In Nederland, maar ook breder in Europa en internationale context, zijn er wetten en regelingen die voorschrijven wanneer persoonsgegevens juist wel doorgestuurd moeten worden. Denk aan een arts die het medisch beroepsgeheim mag doorbreken als deze plicht in conflict komt met een andere belangrijke plicht, of er in het algemeen een zwaarwegend belang is. De arts zou de politie zonder toestemming van de patiënt mogen inlichten als de patiënt zwaar onder invloed van verdovende middelen van plan is om zelf met de auto naar huis te rijden. Zo kan worden voorkomen dat een andere weggebruiker mogelijk schade lijdt of wordt aangereden. Verder zijn er situaties van huiselijk geweld of jeugdzorg denkbaar waarbij het noodzakelijk is om gegevens te verstrekken. Voor al dit soort situaties is er wetgeving die aangeeft dat het recht op privacy afgewogen moet worden tegen een ander recht. Op deze manier kan er rechtmatig een inbreuk worden gemaakt op de privacy van iemand. Het wel of niet verstrekken van toestemming van deze persoon doet er dan niet meer toe. In plaats daarvan gaat het dus vooral om het gevaar dat je bent voor jezelf of je omgeving.


Juiste toepassing van privacywetgeving voor een goede balans

Het rapport van de Onderzoeksvraag voor Veiligheid geeft een uitgebreide beoordeling en uiteenzetting van de situatie rondom de gebeurtenissen op 29 september 2017 en alles wat hieraan voorafging. Het geeft duidelijk aan waar de fouten zijn ontstaan en hoe de verschillende wet- en regelgeving hier van toepassing is. Hoewel het recht op privacy hier zeker een belangrijk onderdeel van is, worden in de nieuwsberichten vluchtige conclusies getrokken op basis van het onderzoeksrapport.

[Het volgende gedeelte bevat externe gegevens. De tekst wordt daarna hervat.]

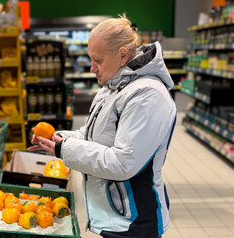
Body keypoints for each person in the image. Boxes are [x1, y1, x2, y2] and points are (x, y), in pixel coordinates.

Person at [28, 14, 176, 238]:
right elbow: (89, 136)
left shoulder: (147, 94)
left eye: (97, 60)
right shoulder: (112, 86)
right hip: (114, 213)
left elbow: (123, 162)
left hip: (135, 220)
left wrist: (64, 149)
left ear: (122, 55)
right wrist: (56, 140)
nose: (91, 68)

Het is namelijk niet de privacywetgeving die de fouten veroorzaakt, maar de verkeerde toepassing en uitleg van deze en andere wet- en regelgeving. Op deze manier ontstaan misvattingen over de privacywetgeving.

Waarom is het belangrijk om deze misvattingen aan te kaarten? Nou, precies om situaties naar aanleiding waarvan deze blog is geschreven. Wanneer er onduidelijkheid is over privacywetgeving en hoe je deze moet toepassen in situaties, ontstaat er vaak een krampachtige situatie. Organisaties zijn bang om persoonsgegevens te verwerken, of denken dat ze altijd toestemming nodig hebben. Op deze manier kunnen andere belangen en rechten in het geding komen waardoor gevaarlijke situaties kunnen ontstaan. De privacywetgeving is bedoeld om de persoonsgegevens te beschermen, maar ook om een duidelijk kader te scheppen voor het rechtmatig doorbreken van dit recht. Deze kaders dienen dus als oplossing, en niet als blokkade. En vooral voor situaties van zwaarwegend algemeen belang zijn er uitzonderingen opgenomen in de privacywetgeving. De Nederlandse Uitvoeringswet AVG bevat een aantal van die uitzonderingen, zowel voor medische als voor strafrechtelijke gegevens.

Bij Privacy Company streven we ernaar om de privacywetgeving zo duidelijk mogelijk uit te leggen, om misvatting zoals beschreven in deze blog te voorkomen. We hopen hiermee organisaties te ondersteunen in het maken van de juiste afweging tussen privacy en andere belangen.